Pourquoi je dis la vérité ?

Je me suis rapidement positionnée : je dirai la vérité à toute personne qui me posera la question. Ainsi, tout au long de ma grossesse, lorsque la question a émergé dans les conversations _ le fameux « Et tu accouches où ? » venant de façon surprenante et quasi systématique sur la table_ et que Nicolas était à mes côtés, je sentais son regard. Il me laissait répondre. Et je répondais simplement : « nous accouchons à la maison ».

J’ai naturellement et volontairement fait le choix d’être transparente sur notre projet d’accouchement à domicile, de le présenter à la lumière du monde, bien que consciente des peurs que certaines personnes, déjà mères, futures mères, femmes, hommes, allaient facilement projeter sur nous. Alors, pourquoi ai-je fait ce choix-là au risque d’exposer ma bulle de confort et de sécurité à de potentielles secousses ?

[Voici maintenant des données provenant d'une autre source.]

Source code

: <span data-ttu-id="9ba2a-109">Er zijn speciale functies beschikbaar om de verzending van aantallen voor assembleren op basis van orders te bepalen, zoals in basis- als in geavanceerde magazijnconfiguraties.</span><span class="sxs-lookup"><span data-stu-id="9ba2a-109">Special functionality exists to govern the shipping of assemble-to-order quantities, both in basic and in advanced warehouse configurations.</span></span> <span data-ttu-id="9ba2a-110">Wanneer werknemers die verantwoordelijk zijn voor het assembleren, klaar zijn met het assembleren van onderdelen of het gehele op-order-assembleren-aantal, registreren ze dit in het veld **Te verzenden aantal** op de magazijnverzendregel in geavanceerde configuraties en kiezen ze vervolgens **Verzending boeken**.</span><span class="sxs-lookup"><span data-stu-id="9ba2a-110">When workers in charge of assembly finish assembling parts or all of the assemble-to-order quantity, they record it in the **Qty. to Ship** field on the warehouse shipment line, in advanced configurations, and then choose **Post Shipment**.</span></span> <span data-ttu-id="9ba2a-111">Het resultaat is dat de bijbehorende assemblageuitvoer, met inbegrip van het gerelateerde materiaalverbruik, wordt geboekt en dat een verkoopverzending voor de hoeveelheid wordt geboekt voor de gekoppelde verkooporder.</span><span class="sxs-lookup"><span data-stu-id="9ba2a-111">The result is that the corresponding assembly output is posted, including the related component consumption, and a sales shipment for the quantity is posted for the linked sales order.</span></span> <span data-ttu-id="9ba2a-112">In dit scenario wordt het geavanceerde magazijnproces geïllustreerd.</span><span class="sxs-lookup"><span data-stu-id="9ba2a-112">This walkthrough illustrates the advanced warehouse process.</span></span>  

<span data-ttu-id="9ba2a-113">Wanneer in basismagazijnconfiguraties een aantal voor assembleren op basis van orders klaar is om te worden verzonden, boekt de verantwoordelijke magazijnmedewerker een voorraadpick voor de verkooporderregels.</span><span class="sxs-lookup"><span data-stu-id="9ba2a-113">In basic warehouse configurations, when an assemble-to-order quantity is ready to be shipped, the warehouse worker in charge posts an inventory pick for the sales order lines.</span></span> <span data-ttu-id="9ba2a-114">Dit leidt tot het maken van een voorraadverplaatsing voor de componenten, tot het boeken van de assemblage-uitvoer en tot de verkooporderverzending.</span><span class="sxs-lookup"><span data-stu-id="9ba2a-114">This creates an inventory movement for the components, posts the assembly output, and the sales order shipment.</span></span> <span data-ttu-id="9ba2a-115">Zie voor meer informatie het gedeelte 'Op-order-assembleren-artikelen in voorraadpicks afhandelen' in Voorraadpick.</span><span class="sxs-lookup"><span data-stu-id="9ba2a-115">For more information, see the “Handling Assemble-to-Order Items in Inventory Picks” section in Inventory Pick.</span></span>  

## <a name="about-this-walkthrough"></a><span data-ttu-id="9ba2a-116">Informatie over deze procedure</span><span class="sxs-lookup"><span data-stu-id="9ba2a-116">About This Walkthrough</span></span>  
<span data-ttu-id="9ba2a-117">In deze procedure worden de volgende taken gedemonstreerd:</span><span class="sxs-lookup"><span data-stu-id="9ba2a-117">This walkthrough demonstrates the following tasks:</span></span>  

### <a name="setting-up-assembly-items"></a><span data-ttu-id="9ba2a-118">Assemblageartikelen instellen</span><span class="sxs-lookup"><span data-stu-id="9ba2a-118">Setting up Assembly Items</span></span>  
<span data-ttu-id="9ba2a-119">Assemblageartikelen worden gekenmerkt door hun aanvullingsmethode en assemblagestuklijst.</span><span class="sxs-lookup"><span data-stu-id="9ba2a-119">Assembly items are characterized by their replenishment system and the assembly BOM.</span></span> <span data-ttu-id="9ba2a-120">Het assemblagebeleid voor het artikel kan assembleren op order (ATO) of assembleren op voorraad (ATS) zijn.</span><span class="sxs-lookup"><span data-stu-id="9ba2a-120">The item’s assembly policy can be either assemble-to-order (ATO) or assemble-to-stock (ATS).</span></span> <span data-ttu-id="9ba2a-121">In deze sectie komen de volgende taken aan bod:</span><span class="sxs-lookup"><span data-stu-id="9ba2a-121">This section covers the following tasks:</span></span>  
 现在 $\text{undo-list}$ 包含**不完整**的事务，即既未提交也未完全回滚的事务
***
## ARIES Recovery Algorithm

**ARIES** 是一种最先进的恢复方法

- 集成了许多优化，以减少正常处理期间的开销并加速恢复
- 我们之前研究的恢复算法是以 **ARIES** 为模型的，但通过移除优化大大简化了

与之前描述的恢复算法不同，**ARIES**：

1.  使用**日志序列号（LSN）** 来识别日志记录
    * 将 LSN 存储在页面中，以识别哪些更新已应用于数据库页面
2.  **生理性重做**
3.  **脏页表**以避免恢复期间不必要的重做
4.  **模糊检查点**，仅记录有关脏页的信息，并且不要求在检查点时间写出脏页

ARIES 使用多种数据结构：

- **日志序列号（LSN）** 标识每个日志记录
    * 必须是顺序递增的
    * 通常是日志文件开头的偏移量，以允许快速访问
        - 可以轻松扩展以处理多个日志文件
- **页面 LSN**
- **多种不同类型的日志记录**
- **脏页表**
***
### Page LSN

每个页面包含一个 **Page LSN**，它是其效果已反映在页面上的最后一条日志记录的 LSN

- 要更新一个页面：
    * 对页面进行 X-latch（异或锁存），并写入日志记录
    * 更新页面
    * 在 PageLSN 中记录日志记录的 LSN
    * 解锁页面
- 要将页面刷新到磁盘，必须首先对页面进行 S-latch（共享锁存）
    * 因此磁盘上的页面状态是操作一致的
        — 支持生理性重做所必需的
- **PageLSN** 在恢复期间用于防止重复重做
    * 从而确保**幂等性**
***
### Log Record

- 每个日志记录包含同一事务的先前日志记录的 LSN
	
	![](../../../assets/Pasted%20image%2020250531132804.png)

De façon consciente, j’ai choisi de dire la vérité pour INFORMER. Il y a environ un an, ma belle-sœur nous annonçait sa grossesse et partageait avec nous son projet d’accouchement à domicile. A cette époque, je n’étais pas du tout informée de cette possibilité et des conditions qui encadraient cette pratique. Je trouvais ce projet irresponsable, avec à l’appui le témoignage de toutes mes copines ayant accouché en structure médicalisée et ayant vécu un accouchement difficile voire risqué pour la maman et le bébé (et malheureusement, elles sont nombreuses). A l’inverse, ma belle-sœur dégageait une confiance absolue dans sa capacité et celle de son bébé à venir au monde dans l’intimité du domicile. Lorsque je suis tombée enceinte à mon tour, et que nous nous sommes rendus Nicolas et moi à une journée d’information lors de la Semaine mondiale de l’accouchement respecté, j’ai réalisé que j’étais à un niveau zéro de connaissance sur tout ce qui concernait l’accouchement et la naissance. Je découvrais le métier de sage-femme, la notion de projet de naissance et bien d’autres choses encore. Nicolas et moi avons aussi à cette occasion visionné le documentaire « L’Arbre et le Nid », dans lequel des familles québécoises sont suivies dans leur aventure de l’accouchement à domicile, dans des maisons de naissance et à l’hôpital. Le Collectif de Défense de l’Accouchement à Domicile était aussi présent pour répondre à nos questions. S’en sont suivis de nombreux témoignages de parents présents dans la salle de projection et qui avaient fait le choix d’accoucher en maisons de naissance ou à la maison. Le principal message que j’ai retenu de la soirée a été que toute femme a le droit de choisir l’accouchement qu’elle désire (et donc pas forcément l’accouchement à domicile) ; l’important étant que les futurs parents, et en particulier les futures mamans, soient informés de toutes les possibilités et les conditions associées à chaque type d’accouchement qui s’offrent à eux. Maintenant que je me considère informée sur l’accouchement à domicile à quelques jours de vivre cette expérience, je continue à observer, aux détours des conversations, par des regards ou des mots échappés (le dernier en date, provenant d’une amie proche : « oh non Blandine, ne me dis pas que tu vas faire ça » le « tu es folle » était pensé tellement fort que je l’ai entendu), que le manque d’informations est considérable autour d’un acte tellement important : donner naissance à son enfant.

J’ai aussi choisi de dire la vérité pour SENSIBILISER. parce que nous sommes si peu nombreux à choisir ce mode d’accouchement (nous ferions partie des 1% des couples français qui optent pour l’accouchement assisté à domicile, chiffre difficile à confirmer), parce que qu’un accouchement assisté à domicile préparé sérieusement et encadré par une sage femme ne présente pas plus de risques pour une grossesse normale qu’un accouchement réalisé dans une structure médicalisée, parce que le métier des sages femmes qui accouchent à domicile est en danger et que ces personnes font un travail formidable, parce que des violences obstétricales sont vécues par les femmes lors de l’accouchement et passées sous silence (le blog « Marie Accouche-là » est une référence sur ce sujet), parce que je crois profondément au bienfondé et à la valeur de cette démarche.

Enfin, de façon inconsciente au départ, j’ai choisi de dire la vérité pour ME PREPARER. En parler ouvertement m’a aidé à me préparer à l’expérience, à me projeter, à nourrir ma confiance en moi. En me positionnant, en assumant mon choix, j’ai senti au fil de ces mois que je développais ma force et ma puissance féminines, deux qualités qui vont m’être au combien utiles le jour de mon accouchement.